Salih Aruri, Lübnan’da Suriye ile ilişki en temel öncelik
Hamas’ın Suriye’ye yakınlaşma çabalarına değinilen haberde şu detaylara yer verildi:
Suriye’de askeri sahada kazanılan zaferlerin ardından Suriye Hamas ilişkilerinde gelgitler yaşanıyor ve özellikle Hamas tarafından aradaki buzlar kırılıyor.
Halid Meşal’den sonra Hamas’ın yönetimini devralan yeni liderlik, Direniş Ekseni ile ihtilafları sona erdirmeyi ve ilişkileri güçlendirmeyi üstlendi.
Şam, Hamas’la gayri resmi ve gizli görüşmeyi kabul etti
Bu durum Katar’la diğer Körfez ülkeleri arasında ihtilafların başlamasına kadar uzanıyor. Katar, başta Salih Aruri olmak üzere bazı Hamas liderlerinden Katar’ı terk etmesini istedi.
Salih Aruri, iki yıl önce Lübnan’a yerleşmesinden bugüne kadar Suriye ile ilişkilerini temel öncelik haline getirdi. Son aylarda da çok ciddi hareketlilikler oldu.
Bir Hamas lideri bu konuda şunları söyledi: Görüşmeler oldu; ama açık olmaması ve gayri resmi olması şartı koşuldu.
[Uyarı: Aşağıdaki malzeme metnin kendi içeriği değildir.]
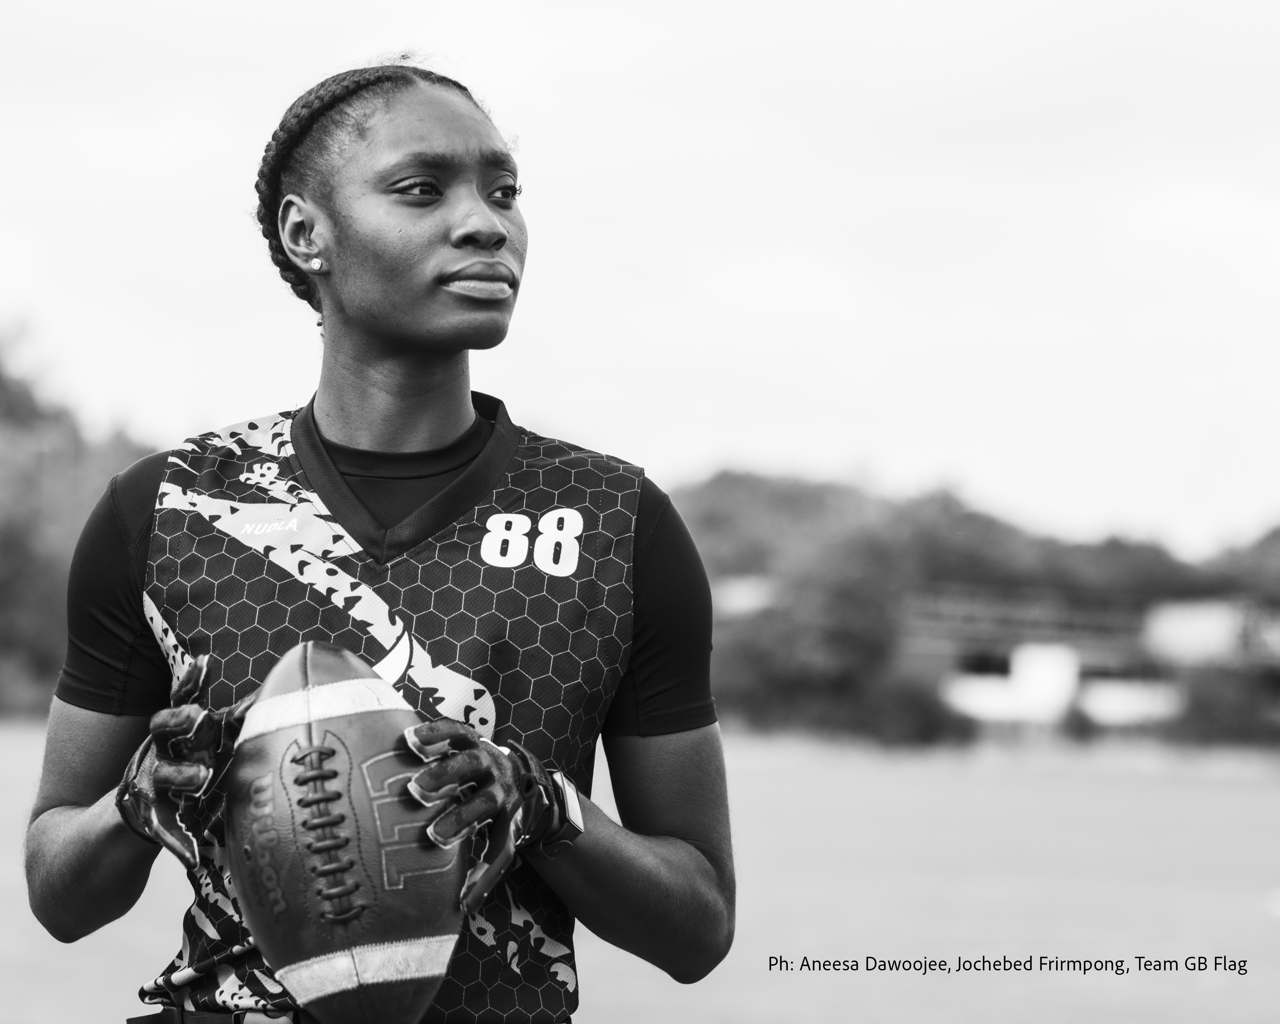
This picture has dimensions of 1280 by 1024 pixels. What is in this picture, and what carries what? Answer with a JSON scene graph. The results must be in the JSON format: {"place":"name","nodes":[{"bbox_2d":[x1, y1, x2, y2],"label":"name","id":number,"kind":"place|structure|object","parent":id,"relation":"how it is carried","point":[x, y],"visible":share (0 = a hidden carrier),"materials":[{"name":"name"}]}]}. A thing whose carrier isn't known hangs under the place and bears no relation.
{"place":"outdoors","nodes":[
{"label":"outdoors","id":0,"kind":"place"},
{"bbox_2d":[0,0,1279,559],"label":"sky","id":1,"kind":"structure","parent":0,"point":[710,434],"materials":[{"name":"white"}]},
{"bbox_2d":[0,716,1279,1023],"label":"lawn","id":2,"kind":"structure","parent":0,"point":[1123,983],"materials":[{"name":"plant"}]},
{"bbox_2d":[0,319,160,719],"label":"tree","id":3,"kind":"object","parent":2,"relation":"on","point":[33,564],"visible":0.56,"materials":[{"name":"green plant"}]},
{"bbox_2d":[24,53,734,1023],"label":"woman","id":4,"kind":"object","parent":2,"relation":"on","point":[443,227],"visible":0.96},
{"bbox_2d":[222,641,468,1023],"label":"football","id":5,"kind":"object","parent":4,"relation":"in","point":[339,719],"visible":0.96,"materials":[{"name":"brown"}]},
{"bbox_2d":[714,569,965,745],"label":"shrub","id":6,"kind":"object","parent":2,"relation":"on","point":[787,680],"visible":0.67,"materials":[{"name":"green plant"}]},
{"bbox_2d":[856,673,967,747],"label":"shrub","id":7,"kind":"object","parent":2,"relation":"on","point":[907,705],"visible":0.72,"materials":[{"name":"green plant"}]},
{"bbox_2d":[1172,667,1279,746],"label":"shrub","id":8,"kind":"object","parent":2,"relation":"on","point":[1218,710],"visible":0.7,"materials":[{"name":"green plant"}]},
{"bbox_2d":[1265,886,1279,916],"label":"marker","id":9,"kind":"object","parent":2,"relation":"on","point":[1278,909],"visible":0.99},
{"bbox_2d":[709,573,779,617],"label":"building","id":10,"kind":"structure","parent":0,"point":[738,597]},
{"bbox_2d":[894,582,1279,737],"label":"building","id":11,"kind":"structure","parent":0,"point":[970,688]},
{"bbox_2d":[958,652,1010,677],"label":"window","id":12,"kind":"structure","parent":11,"relation":"in","point":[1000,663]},
{"bbox_2d":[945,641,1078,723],"label":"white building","id":13,"kind":"structure","parent":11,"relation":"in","point":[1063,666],"materials":[{"name":"white"}]},
{"bbox_2d":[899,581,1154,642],"label":"railing","id":14,"kind":"object","parent":11,"relation":"on","point":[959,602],"visible":0.5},
{"bbox_2d":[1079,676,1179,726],"label":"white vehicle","id":15,"kind":"structure","parent":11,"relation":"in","point":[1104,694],"materials":[{"name":"white"}]},
{"bbox_2d":[1142,598,1279,667],"label":"building","id":16,"kind":"structure","parent":11,"relation":"attached to","point":[1185,630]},
{"label":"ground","id":17,"kind":"structure","parent":0},
{"bbox_2d":[665,464,1279,746],"label":"tree line","id":18,"kind":"object","parent":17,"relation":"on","point":[738,478],"visible":0.48,"materials":[{"name":"green plant"}]},
{"bbox_2d":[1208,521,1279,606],"label":"tree","id":19,"kind":"object","parent":17,"relation":"on","point":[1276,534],"visible":0.56,"materials":[{"name":"green plant"}]}
]}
Suriye tarafı, bu görüşmelerde serzenişlerde bulundu.
Kasım Süleymani ve Nasrullah’ın arabuluculuğuyla İsmail Heniye’nin Şam ziyareti konusunda anlaşma sağlandı
El Ahbar gazetesi, Hamas’ın İran ve Hizbullah’ın arabuluculuğu ile Şam’a yakınlaşma çabalarına dair şunları bildirdi:
Bu görüşmeler, İran Devrim Muhafızları Ordusu Kudüs Gücü Komutanı General Kasım Süleymani ve Hizbullah Genel Sekreteri Seyyid Hasan Nasrullah’ın Suriye Cumhurbaşkanı Beşşar Esed nezdinde yaptıkları doğrudan temaslar sonucu gerçekleşti ve Hamas Siyasi Büro Başkanı İsmail Heniye’nin gelecekte Şam’ı ziyaret etmesi konusunda da mutabakata varıldı. Bazı Hamas liderlerinin Tahran’da yaptıkları görüşmelerden sonra İran, Hamas’ın Suriye konusundaki tutumunu tamamen gözden geçirdiğini, artık Direniş Ekseni’ninde Amerika’nın bölgedeki komplolarına karşı birlik olmaya ihtiyaç olduğunu açıkladı.
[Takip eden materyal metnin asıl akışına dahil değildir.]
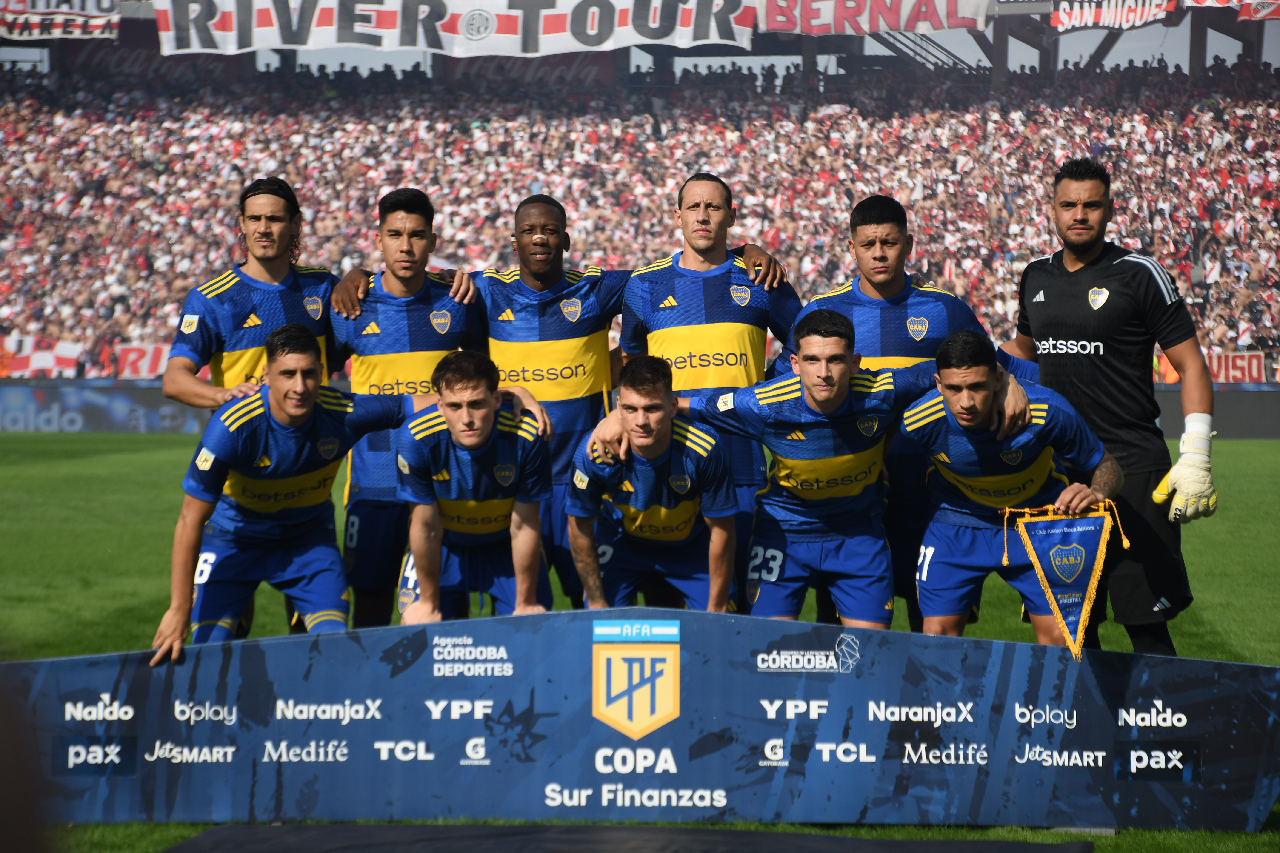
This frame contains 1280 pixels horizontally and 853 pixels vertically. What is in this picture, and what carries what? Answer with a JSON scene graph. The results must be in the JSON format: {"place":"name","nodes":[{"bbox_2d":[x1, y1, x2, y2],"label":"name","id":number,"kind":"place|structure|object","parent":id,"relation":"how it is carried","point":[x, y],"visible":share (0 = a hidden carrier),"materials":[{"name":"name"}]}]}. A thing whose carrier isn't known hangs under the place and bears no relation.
{"place":"outdoors","nodes":[
{"label":"outdoors","id":0,"kind":"place"},
{"bbox_2d":[0,431,1279,852],"label":"grass pitch","id":1,"kind":"structure","parent":0,"point":[66,444],"materials":[{"name":"green plant"}]},
{"bbox_2d":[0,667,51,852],"label":"person","id":2,"kind":"object","parent":1,"relation":"on","point":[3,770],"visible":0.97},
{"bbox_2d":[0,381,213,432],"label":"advertising board","id":3,"kind":"object","parent":1,"relation":"on","point":[13,404],"visible":0.64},
{"bbox_2d":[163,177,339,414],"label":"man","id":4,"kind":"object","parent":1,"relation":"on","point":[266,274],"visible":0.57},
{"bbox_2d":[145,325,427,662],"label":"man","id":5,"kind":"object","parent":1,"relation":"on","point":[301,406],"visible":0.89},
{"bbox_2d":[325,185,486,629],"label":"man","id":6,"kind":"object","parent":1,"relation":"on","point":[407,222],"visible":0.67},
{"bbox_2d":[394,351,558,621],"label":"man","id":7,"kind":"object","parent":1,"relation":"on","point":[479,441],"visible":0.84},
{"bbox_2d":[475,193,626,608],"label":"man","id":8,"kind":"object","parent":1,"relation":"on","point":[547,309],"visible":0.61},
{"bbox_2d":[160,823,1091,852],"label":"mat","id":9,"kind":"object","parent":1,"relation":"on","point":[862,842],"visible":0.98,"materials":[{"name":"black"}]},
{"bbox_2d":[0,609,1279,829],"label":"board","id":10,"kind":"object","parent":1,"relation":"on","point":[985,643],"visible":0.89,"materials":[{"name":"blue plastic"}]},
{"bbox_2d":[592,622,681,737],"label":"emblem","id":11,"kind":"object","parent":10,"relation":"attached to","point":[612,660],"visible":0.93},
{"bbox_2d":[565,355,740,615],"label":"man","id":12,"kind":"object","parent":1,"relation":"on","point":[652,473],"visible":0.87},
{"bbox_2d":[615,173,802,608],"label":"man","id":13,"kind":"object","parent":1,"relation":"on","point":[697,212],"visible":0.66},
{"bbox_2d":[673,308,938,631],"label":"man","id":14,"kind":"object","parent":1,"relation":"on","point":[810,421],"visible":0.88},
{"bbox_2d":[774,194,995,631],"label":"man","id":15,"kind":"object","parent":1,"relation":"on","point":[880,257],"visible":0.47},
{"bbox_2d":[903,330,1121,648],"label":"man","id":16,"kind":"object","parent":1,"relation":"on","point":[953,409],"visible":0.87},
{"bbox_2d":[1001,501,1126,658],"label":"pennant","id":17,"kind":"object","parent":16,"relation":"in","point":[1055,536],"visible":0.98,"materials":[{"name":"fabric"}]},
{"bbox_2d":[1004,159,1216,654],"label":"man","id":18,"kind":"object","parent":1,"relation":"on","point":[1100,257],"visible":0.89},
{"bbox_2d":[0,0,1279,79],"label":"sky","id":19,"kind":"structure","parent":0,"point":[1268,50],"materials":[{"name":"grey"}]},
{"label":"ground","id":20,"kind":"structure","parent":0},
{"bbox_2d":[0,1,1279,377],"label":"stadium stand","id":21,"kind":"object","parent":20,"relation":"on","point":[46,70],"visible":0.63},
{"bbox_2d":[0,334,81,378],"label":"flag","id":22,"kind":"object","parent":21,"relation":"attached to","point":[46,364],"visible":0.77,"materials":[{"name":"white fabric"}]},
{"bbox_2d":[0,0,121,39],"label":"banner","id":23,"kind":"object","parent":21,"relation":"attached to","point":[98,23],"visible":0.91,"materials":[{"name":"white fabric"}]},
{"bbox_2d":[112,343,170,380],"label":"red banner","id":24,"kind":"object","parent":21,"relation":"attached to","point":[146,364],"visible":0.59,"materials":[{"name":"red fabric"}]},
{"bbox_2d":[63,41,247,84],"label":"banner","id":25,"kind":"object","parent":21,"relation":"attached to","point":[184,65],"visible":0.47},
{"bbox_2d":[157,0,753,55],"label":"banner","id":26,"kind":"object","parent":21,"relation":"hanging from","point":[705,35],"visible":0.96,"materials":[{"name":"white fabric"}]},
{"bbox_2d":[441,52,617,87],"label":"banner","id":27,"kind":"object","parent":21,"relation":"attached to","point":[587,73],"visible":0.45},
{"bbox_2d":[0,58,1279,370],"label":"crowd","id":28,"kind":"object","parent":21,"relation":"on","point":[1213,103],"visible":0.45},
{"bbox_2d":[761,0,993,35],"label":"banner","id":29,"kind":"object","parent":21,"relation":"attached to","point":[903,26],"visible":0.94,"materials":[{"name":"fabric"}]},
{"bbox_2d":[863,29,980,72],"label":"staircase","id":30,"kind":"structure","parent":21,"relation":"in","point":[918,53],"materials":[{"name":"metal"}]},
{"bbox_2d":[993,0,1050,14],"label":"banner","id":31,"kind":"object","parent":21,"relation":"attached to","point":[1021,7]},
{"bbox_2d":[1049,0,1178,30],"label":"banner","id":32,"kind":"object","parent":21,"relation":"attached to","point":[1103,13],"visible":0.92,"materials":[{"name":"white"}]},
{"bbox_2d":[1154,350,1272,384],"label":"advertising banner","id":33,"kind":"object","parent":21,"relation":"attached to","point":[1238,361],"visible":0.56,"materials":[{"name":"red fabric"}]},
{"bbox_2d":[1180,0,1279,21],"label":"banner","id":34,"kind":"object","parent":21,"relation":"attached to","point":[1256,16],"visible":0.94,"materials":[{"name":"red fabric"}]}
]}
El Ahbar haberinin sonunda şunları belirtti: Birçok çevre ilişkilerin eski düzeye gelmesini çok uzak bir ihtimal olarak görse de Hamas, şu anda ilişkilerin eski şekline döndürülmesinin sağlanması aşamasına geçilmesini bekliyor.
Hamas’ın üst düzey liderlerinden İsmail Rıdvan, konuyla ilgili olarak “Hamas, Suriye’nin Filistin’i destekleyen hayati rolünü yeniden kazanması konusunda ısrarcıdır. Suriye her zaman Filistin’in destekçisi ve işgalcilere karşı direniş için bir kucak olmuştur” dedi.